Start of Dataset extract

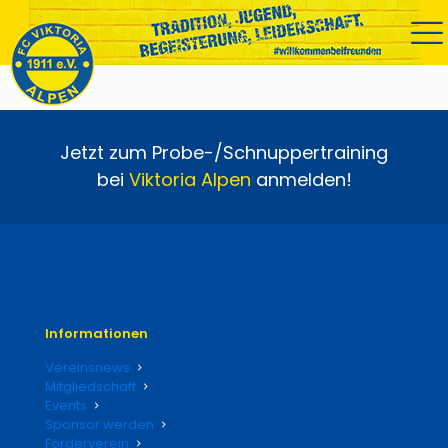
Jetzt zum Probe-/Schnuppertraining
bei
Viktoria
Alpen
anmelden!
Informationen
Vereinsnews
Mitgliedschaft
Events
Sponsor werden
Förderverein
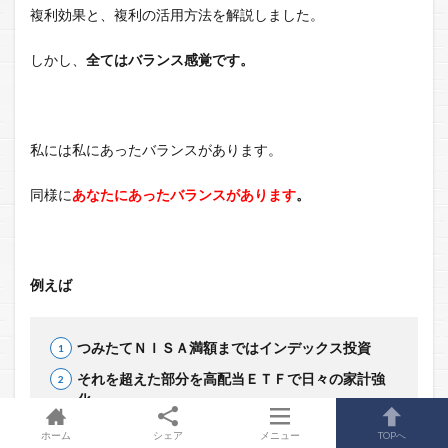
複利効果と、複利の活用方法を解説しました。
しかし、
全てはバランス感覚です。
私には私にあったバランスがあります。
同様に
あなたにあったバランスがあります
。
例えば
つみたてＮＩＳＡ満額まではインデックス投資
それを超えた部分を高配当ＥＴＦで日々の家計強
化
更に、個別の高配当株や優待株をトッピング
ホーム
シェア
メニュー
TOPへ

End of Dataset extract

Work order: Exactly as they stand, the entries must be written out again, pictures excluded.

Exercise answer:
Jetzt zum Probe-/Schnuppertraining
bei
Viktoria
Alpen
anmelden!
Informationen
Vereinsnews
Mitgliedschaft
Events
Sponsor werden
Förderverein
複利効果と、複利の活用方法を解説しました。
しかし、
全てはバランス感覚です。
私には私にあったバランスがあります。
同様に
あなたにあったバランスがあります
。
例えば
つみたてＮＩＳＡ満額まではインデックス投資
それを超えた部分を高配当ＥＴＦで日々の家計強
化
更に、個別の高配当株や優待株をトッピング
ホーム
シェア
メニュー
TOPへ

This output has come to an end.